Ninja Forms Shell Upload Vulnerability – Very High Risk

A few times a year we see very bad vulnerabilities come along. This is, unfortunately, one of those times.

Ninja Forms versions 2.9.36 to 2.9.42 contain multiple vulnerabilities. One of the vulnerabilities results in an attacker being able to upload and execute a shell on WordPress sites using Ninja Forms. We have developed a working exploit for internal use at Wordfence. The only information the exploit needs is a URL on the target site that has a form powered by Ninja Forms version 2.9.36 to 2.9.42.

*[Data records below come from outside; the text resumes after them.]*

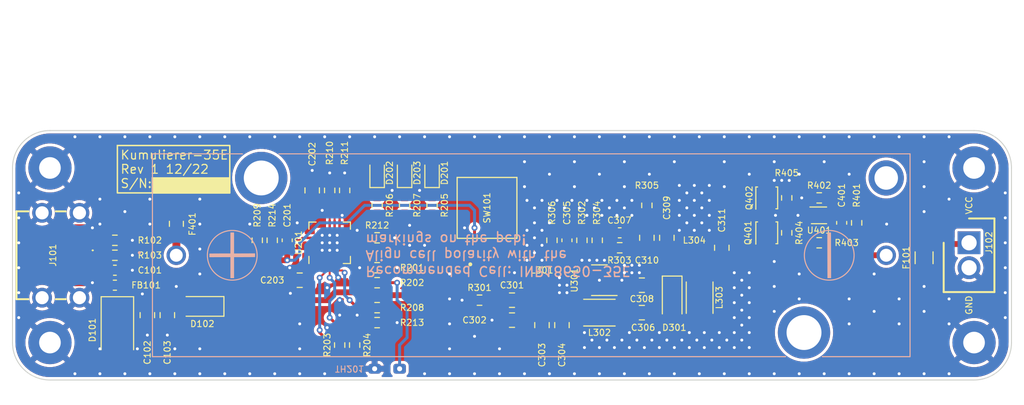
<source format=kicad_pcb>
(kicad_pcb (version 20211014) (generator pcbnew)

  (general
    (thickness 1.6)
  )

  (paper "A4")
  (title_block
    (comment 4 "AISLER Project ID: CNVPTRAD")
  )

  (layers
    (0 "F.Cu" signal)
    (31 "B.Cu" signal)
    (32 "B.Adhes" user "B.Adhesive")
    (33 "F.Adhes" user "F.Adhesive")
    (34 "B.Paste" user)
    (35 "F.Paste" user)
    (36 "B.SilkS" user "B.Silkscreen")
    (37 "F.SilkS" user "F.Silkscreen")
    (38 "B.Mask" user)
    (39 "F.Mask" user)
    (40 "Dwgs.User" user "User.Drawings")
    (41 "Cmts.User" user "User.Comments")
    (42 "Eco1.User" user "User.Eco1")
    (43 "Eco2.User" user "User.Eco2")
    (44 "Edge.Cuts" user)
    (45 "Margin" user)
    (46 "B.CrtYd" user "B.Courtyard")
    (47 "F.CrtYd" user "F.Courtyard")
    (48 "B.Fab" user)
    (49 "F.Fab" user)
    (50 "User.1" user)
    (51 "User.2" user)
    (52 "User.3" user)
    (53 "User.4" user)
    (54 "User.5" user)
    (55 "User.6" user)
    (56 "User.7" user)
    (57 "User.8" user)
    (58 "User.9" user)
  )

  (setup
    (stackup
      (layer "F.SilkS" (type "Top Silk Screen"))
      (layer "F.Paste" (type "Top Solder Paste"))
      (layer "F.Mask" (type "Top Solder Mask") (thickness 0.01))
      (layer "F.Cu" (type "copper") (thickness 0.035))
      (layer "dielectric 1" (type "core") (thickness 1.51) (material "FR4") (epsilon_r 4.5) (loss_tangent 0.02))
      (layer "B.Cu" (type "copper") (thickness 0.035))
      (layer "B.Mask" (type "Bottom Solder Mask") (thickness 0.01))
      (layer "B.Paste" (type "Bottom Solder Paste"))
      (layer "B.SilkS" (type "Bottom Silk Screen"))
      (copper_finish "None")
      (dielectric_constraints no)
    )
    (pad_to_mask_clearance 0)
    (pcbplotparams
      (layerselection 0x00010fc_ffffffff)
      (disableapertmacros false)
      (usegerberextensions false)
      (usegerberattributes true)
      (usegerberadvancedattributes true)
      (creategerberjobfile true)
      (svguseinch false)
      (svgprecision 6)
      (excludeedgelayer true)
      (plotframeref false)
      (viasonmask false)
      (mode 1)
      (useauxorigin false)
      (hpglpennumber 1)
      (hpglpenspeed 20)
      (hpglpendiameter 15.000000)
      (dxfpolygonmode true)
      (dxfimperialunits true)
      (dxfusepcbnewfont true)
      (psnegative false)
      (psa4output false)
      (plotreference true)
      (plotvalue true)
      (plotinvisibletext false)
      (sketchpadsonfab false)
      (subtractmaskfromsilk false)
      (outputformat 1)
      (mirror false)
      (drillshape 0)
      (scaleselection 1)
      (outputdirectory "../gerber/")
    )
  )

  (net 0 "")
  (net 1 "Net-(C101-Pad1)")
  (net 2 "GND")
  (net 3 "VBUS")
  (net 4 "+3V8")
  (net 5 "VCC")
  (net 6 "Net-(C301-Pad2)")
  (net 7 "Net-(C306-Pad1)")
  (net 8 "Net-(C306-Pad2)")
  (net 9 "Net-(C307-Pad1)")
  (net 10 "Net-(C307-Pad2)")
  (net 11 "Net-(C310-Pad2)")
  (net 12 "+3V3")
  (net 13 "Net-(C401-Pad1)")
  (net 14 "Net-(D201-Pad1)")
  (net 15 "Net-(D202-Pad1)")
  (net 16 "Net-(D203-Pad1)")
  (net 17 "/CC1")
  (net 18 "/CC2")
  (net 19 "Net-(Q401-Pad1)")
  (net 20 "Net-(Q401-Pad4)")
  (net 21 "Net-(Q401-Pad3)")
  (net 22 "Net-(Q402-Pad3)")
  (net 23 "Net-(R201-Pad1)")
  (net 24 "Net-(R202-Pad1)")
  (net 25 "Net-(R203-Pad1)")
  (net 26 "/PG")
  (net 27 "/STAT1")
  (net 28 "/STAT2")
  (net 29 "/PROG2")
  (net 30 "/CE")
  (net 31 "/PROG1")
  (net 32 "/PROG3")
  (net 33 "/TE")
  (net 34 "Net-(C305-Pad2)")
  (net 35 "Net-(R402-Pad2)")
  (net 36 "/V_LED")
  (net 37 "unconnected-(U401-Pad1)")
  (net 38 "/BAT-")
  (net 39 "/BAT+")
  (net 40 "Net-(C103-Pad1)")
  (net 41 "Net-(F101-Pad2)")
  (net 42 "/SEL")
  (net 43 "/DC_EN")
  (net 44 "Net-(C301-Pad1)")

  (footprint "Capacitor_SMD:C_0805_2012Metric" (layer "F.Cu") (at 103.378001 91.185999 -90))

  (footprint "Resistor_SMD:R_0603_1608Metric" (layer "F.Cu") (at 98.044001 85.089999))

  (footprint "Capacitor_SMD:C_0805_2012Metric" (layer "F.Cu") (at 141.478001 92.201999 -90))

  (footprint "LED_SMD:LED_0603_1608Metric" (layer "F.Cu") (at 127.508 76.707999 90))

  (footprint "Resistor_SMD:R_0603_1608Metric" (layer "F.Cu") (at 135.128001 89.661999 180))

  (footprint "Capacitor_SMD:C_0805_2012Metric" (layer "F.Cu") (at 138.430001 91.693999 180))

  (footprint "Diode_SMD:D_SMA" (layer "F.Cu") (at 98.298001 92.709999 -90))

  (footprint "Capacitor_SMD:C_0805_2012Metric" (layer "F.Cu") (at 159.766001 84.327999 90))

  (footprint "Capacitor_SMD:C_0805_2012Metric" (layer "F.Cu") (at 116.840001 87.629999 180))

  (footprint "Resistor_SMD:R_0603_1608Metric" (layer "F.Cu") (at 124.714001 87.883999))

  (footprint "MountingHole:MountingHole_2.2mm_M2_Pad" (layer "F.Cu") (at 91.440001 76.199999))

  (footprint "Resistor_SMD:R_0603_1608Metric" (layer "F.Cu") (at 124.714001 83.311999))

  (footprint "Resistor_SMD:R_0603_1608Metric" (layer "F.Cu") (at 173.482001 81.787999 -90))

  (footprint "Capacitor_SMD:C_0603_1608Metric" (layer "F.Cu") (at 115.570001 83.565999 90))

  (footprint "MountingHole:MountingHole_2.2mm_M2_Pad" (layer "F.Cu") (at 185.420001 76.199999))

  (footprint "Package_SON:WSON-6_1.5x1.5mm_P0.5mm" (layer "F.Cu") (at 169.672001 81.025999))

  (footprint "Resistor_SMD:R_0603_1608Metric" (layer "F.Cu") (at 114.046 83.566 90))

  (footprint "Resistor_SMD:R_0603_1608Metric" (layer "F.Cu") (at 122.428 94.234 90))

  (footprint "Fiducial:Fiducial_1mm_Mask2mm" (layer "F.Cu") (at 180.340001 93.979999))

  (footprint "Resistor_SMD:R_0603_1608Metric" (layer "F.Cu") (at 130.302 80.009999 -90))

  (footprint "Resistor_SMD:R_0603_1608Metric" (layer "F.Cu") (at 149.384001 84.327999))

  (footprint "Fuse:Fuse_1206_3216Metric" (layer "F.Cu") (at 180.34 85.344 90))

  (footprint "Inductor_SMD:L_TDK_NLV32_3.2x2.5mm" (layer "F.Cu") (at 147.320001 90.931999))

  (footprint "Capacitor_SMD:C_0805_2012Metric" (layer "F.Cu") (at 152.146001 83.311999 90))

  (footprint "LED_SMD:LED_0603_1608Metric" (layer "F.Cu") (at 124.714 76.707999 90))

  (footprint "Resistor_SMD:R_0603_1608Metric" (layer "F.Cu") (at 124.714001 90.423999 180))

  (footprint "Resistor_SMD:R_0603_1608Metric" (layer "F.Cu") (at 98.044001 83.565999))

  (footprint "Resistor_SMD:R_0603_1608Metric" (layer "F.Cu") (at 147.098001 83.565999 90))

  (footprint "Package_SON:Texas_DQK" (layer "F.Cu") (at 164.338001 79.247999 90))

  (footprint "Resistor_SMD:R_0603_1608Metric" (layer "F.Cu") (at 166.370001 79.247999 90))

  (footprint "Parts_Library:6-440054-2 2 Pin Header" (layer "F.Cu") (at 184.912001 83.819999 -90))

  (footprint "Inductor_SMD:L_TDK_NLV32_3.2x2.5mm" (layer "F.Cu") (at 157.512001 89.407999 90))

  (footprint "Parts_Library:IND_0806_2016" (layer "F.Cu") (at 156.972001 85.089999))

  (footprint "Package_DFN_QFN:QFN-20-1EP_4x4mm_P0.5mm_EP2.5x2.5mm" (layer "F.Cu") (at 119.888001 83.819999 90))

  (footprint "Fuse:Fuse_0805_2012Metric" (layer "F.Cu") (at 104.300001 81.889999 90))

  (footprint "Resistor_SMD:R_0603_1608Metric" (layer "F.Cu") (at 145.542 83.565999 90))

  (footprint "Capacitor_SMD:C_0805_2012Metric" (layer "F.Cu") (at 151.638001 90.931999))

  (footprint "Parts_Library:USB4125GFA" (layer "F.Cu") (at 91.440001 85.089999 -90))

  (footprint "Capacitor_SMD:C_0805_2012Metric" (layer "F.Cu") (at 118.110001 78.485999 90))

  (footprint "Resistor_SMD:R_0603_1608Metric" (layer "F.Cu") (at 124.714 91.948))

  (footprint "Package_TO_SOT_SMD:SOT-23-5" (layer "F.Cu") (at 147.320001 87.629999 180))

  (footprint "Resistor_SMD:R_0603_1608Metric" (layer "F.Cu") (at 124.714 80.009999 -90))

  (footprint "Capacitor_SMD:C_0805_2012Metric" (layer "F.Cu") (at 151.638001 88.137999 180))

  (footprint "Resistor_SMD:R_0603_1608Metric" (layer "F.Cu") (at 119.888001 78.485999 -90))

  (footprint "Footprints:SW_DS04-254-2-02BK-SMT" (layer "F.Cu") (at 135.89 80.264 90))

  (footprint "Package_SON:Texas_DQK" (layer "F.Cu") (at 164.338001 82.803999 90))

  (footprint "Resistor_SMD:R_0603_1608Metric" (layer "F.Cu") (at 120.904 94.234 -90))

  (footprint "Resistor_SMD:R_0603_1608Metric" (layer "F.Cu") (at 166.370001 82.803999 90))

  (footprint "Resistor_SMD:R_0603_1608Metric" (layer "F.Cu") (at 124.714001 86.359999 180))

  (footprint "Resistor_SMD:R_0603_1608Metric" (layer "F.Cu") (at 142.494 83.566 -90))

  (footprint "Parts_Library:IND_0806_2016" (layer "F.Cu") (at 141.478001 88.645999 -90))

  (footprint "Diode_SMD:D_SOD-123F" (layer "F.Cu") (at 106.934001 90.296999 180))

  (footprint "Inductor_SMD:L_0603_1608Metric" (layer "F.Cu") (at 98.044001 88.137999))

  (footprint "MountingHole:MountingHole_2.2mm_M2_Pad" (layer "F.Cu") (at 185.420001 93.979999))

  (footprint "Resistor_SMD:R_0603_1608Metric" (layer "F.Cu") (at 152.146001 80.009999 90))

  (footprint "Capacitor_SMD:C_0603_1608Metric" (layer "F.Cu") (at 149.384001 82.803999 180))

  (footprint "Capacitor_SMD:C_0805_2012Metric" (layer "F.Cu") (at 101.346001 91.185999 -90))

  (footprint "Capacitor_SMD:C_0805_2012Metric" (layer "F.Cu") (at 138.430001 89.661999 180))

  (footprint "Capacitor_SMD:C_0805_2012Metric" (layer "F.Cu") (at 154.178001 83.311999 90))

  (footprint "Resistor_SMD:R_0603_1608Metric" (layer "F.Cu") (at 112.522 83.566 90))

  (footprint "Capacitor_SMD:C_0603_1608Metric" (layer "F.Cu") (at 144.018 83.566 -90))

  (footprint "Capacitor_SMD:C_0805_2012Metric" (layer "F.Cu") (at 143.510001 92.201999 -90))

  (footprint "LED_SMD:LED_0603_1608Metric" (layer "F.Cu")
    (tedit 5F68FEF1) (tstamp dcbc5a2e-2561-4663-8736-09acc9fe0209)
    (at 130.302 76.707999 90)
    (descr "LED SMD 0603 (1608 Metric), square (rectangular) end terminal, IPC_7351 nominal, (Body size source: http://www.tortai-tech.com/upload/download/2011102023233369053.pdf), generated with kicad-footprint-generator")
    (tags "LED")
    (property "Sheetfile" "kumulierer.kicad_sch")
    (property "Sheetname" "")
    (path "/588ad3ac-9042-4deb-962d-03c627d265f3")
    (attr smd)
    (fp_text reference "D201" (at 0 1.27 90) (layer "F.SilkS")
      (effects (font (size 0.635 0.635) (thickness 0.1)))
      (tstamp 737d10d1-31d2-4ac3-8e9f-c01d3ad411b5)
    )
    (fp_text value "RED" (at 0 1.43 90) (layer "F.Fab")
      (effects (font (size 1 1) (thickness 0.15)))
      (tstamp e807127d-3013-4e6e-a160-f258e33d9fb8)
    )
    (fp_text user "${REFERENCE}" (at 0 0 90) (layer "F.Fab")
      (effects (font (size 0.635 0.635) (thickness 0.1)))
      (tstamp 0504c604-5989-41d4-98b3-73baf39661a4)
    )
    (fp_line (start -1.485 -0.735) (end -1.485 0.735) (layer "F.SilkS") (width 0.12) (tstamp 4f4277d9-4ff1-4fe4-9af0-84cedee4b2b6))
    (fp_line (start 0.8 -0.735) (end -1.485 -0.735) (layer "F.SilkS") (width 0.12) (tstamp 92563de1-61c4-4e3f-8603-96474790934f))
    (fp_line (start -1.485 0.735) (end 0.8 0.735) (layer "F.SilkS") (width 0.12) (tstamp 97816a30-8562-4b40-bfd6-82faaadf14b2))
    (fp_line (start 1.48 -0.73) (end 1.48 0.73) (layer "F.CrtYd") (width 0.05) (tstamp 06d56cea-efec-4ee2-a30e-da196d83ccb4))
    (fp_line (start 1.48 0.73) (end -1.48 0.73) (layer "F.CrtYd") (width 0.05) (tstamp 7b66c522-eb2b-4ac5-8fa
... [693712 chars truncated]
</source>
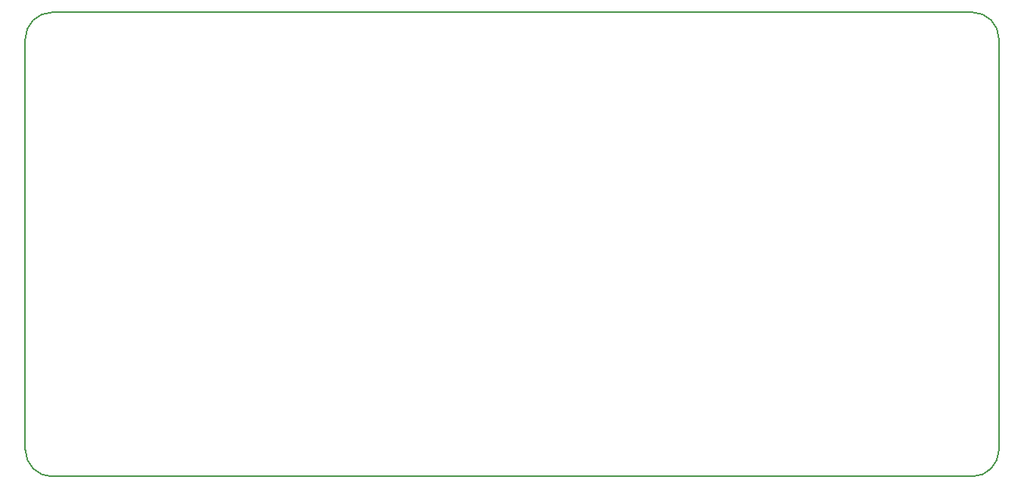
<source format=gbr>
G04 #@! TF.GenerationSoftware,KiCad,Pcbnew,(5.1.6)-1*
G04 #@! TF.CreationDate,2020-12-13T21:15:54+01:00*
G04 #@! TF.ProjectId,AR21_Battery_PCB,41523231-5f42-4617-9474-6572795f5043,rev?*
G04 #@! TF.SameCoordinates,Original*
G04 #@! TF.FileFunction,Profile,NP*
%FSLAX46Y46*%
G04 Gerber Fmt 4.6, Leading zero omitted, Abs format (unit mm)*
G04 Created by KiCad (PCBNEW (5.1.6)-1) date 2020-12-13 21:15:54*
%MOMM*%
%LPD*%
G01*
G04 APERTURE LIST*
G04 #@! TA.AperFunction,Profile*
%ADD10C,0.200000*%
G04 #@! TD*
G04 APERTURE END LIST*
D10*
X88962000Y-128108000D02*
G75*
G02*
X85962000Y-125108000I0J3000000D01*
G01*
X194962000Y-125108000D02*
G75*
G02*
X191962000Y-128108000I-3000000J0D01*
G01*
X191962000Y-76108000D02*
G75*
G02*
X194962000Y-79108000I0J-3000000D01*
G01*
X85962000Y-79108000D02*
G75*
G02*
X88962000Y-76108000I3000000J0D01*
G01*
X191962000Y-128108000D02*
X88962000Y-128108000D01*
X194962000Y-79108000D02*
X194962000Y-125108000D01*
X88962000Y-76108000D02*
X191962000Y-76108000D01*
X85962000Y-125108000D02*
X85962000Y-79108000D01*
M02*

</source>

Wordfence Firewall already protects against uploading of malicious PHP files, so you were already protected against this attack while it was still a 0 day. As an additional precaution, this morning we have released three additional rules via the Wordfence Threat Defense Feed which are already active on our Wordfence Premium customer sites.

Ninja Forms has over 500,000 active installs, so the impact of this vulnerability is going to be fairly wide-spread.

We are monitoring attacks in real-time and are not yet seeing this being widely exploited yet. We suspect this is because an exploit has not shown up yet on exploit-db or other public exploit databases (as of 9am Pacific time on May 5th). We expect this to happen within 48 hours and there will almost immediately be widespread attacks that exploit this vulnerability.

It’s not often that attackers are provided with a fresh vulnerability in a popular plugin that lets them drop shells or execute code on a large number of WordPress sites. This only happens a few times a year.

WordPress.org has already released an automated forced plugin update. This happened on May 3rd which was 48 hours ago. We’ve confirmed that this forced update is taking effect on our test sites. This vulnerability will continue to affect sites that have not been updated by their owners and where forced plugin update is disabled or not feasible.

What to Do

  1. Update Ninja Forms immediately to at least version 2.9.45 if you haven’t already.
  2. If you are running the free version of Wordfence you already have fairly good protection against this vulnerability.
  3. If you are running our Premium version, we have already released new rules that give you full protection against this vulnerability even if your site has not been updated yet.
  4. If you aren’t using our firewall but are using a competing product, verify that they protect against this specific exploit. This is a new vulnerability and they may not have added rules to protect against it yet.
  5. If you weren’t using a firewall before you updated you should also verify that your site has not already been compromised. We recommend you install Wordfence and run a scan.

You can find the full disclosure of the vulnerability by James Golovich on pritect.net. This was published yesterday and contains more technical detail of the vulnerability.

You can find Ninja Forms changelog here which will help you keep abreast of any additional security updates they may release in the next few days.

 

Did you enjoy this post? Share it!

Comments

10 Comments
  • James, the original security expert that you mentioned, brought the issue to our attention and we patched within a few days. We've also worked with the plugin team at WordPress.org to push an auto update to the affected versions. Each of those has a .1 update that contains just the security fix.

    As always, make sure that you're running the latest versions of all your WordPress plugins.

    A big shoutout to James Golovich for the responsible disclosure. We take our users' security very seriously, which is why we moved as quickly as possible to correct the issue.

    • Thanks for weighing in Kevin. Yes this seems to have gone about as good as it could have. I was a little startled when our guys demoed a shell upload via this vuln yesterday internally, so I thought we'd get an alert out and we've beefed up our firewall accordingly. We'll keep tracking it via the attack telemetry we get from our customers and if there's a huge outbreak of attacks we'll probably update this post.

      Thanks again.

      Mark.

      • Hey Mark,

        Thanks. If you find anything, feel free to send me an email directly.

        We want to make sure that this is completely taken care of.

        • OK will do. Going to drop you an email now with some data.

  • Thank you for sharing. Going to update my ninja.
    Thanks for the frequent updates.

  • Thanks for the updates. Always very informative but scary as can be :) I've shared your post on my facebook fan page and on twitter. With 500k active installs its an important message to get out. Thanks again.

  • Just installed Ninja Forms on this site this week. Tried to go to the dashboard to update the plugin and discovered that the entire site is down. Cannot login and the site itself will not load. 2 other subdomains on the server are also not working. Could this be caused by the vulnerability in Ninja Forms or could it (hopefully) be a server (Host 9) problem?

  • Thanks boss. :D

  • Hello,

    Your post says: "Update Ninja Forms immediately to at least version 2.9.45 if you haven’t already.", but the changelog says that 2.9.44 contains the fix for the security issue and 2.9.45 contains a fix to some unrelated templating issue.

    • We used the most recent version at the time of publication of this post.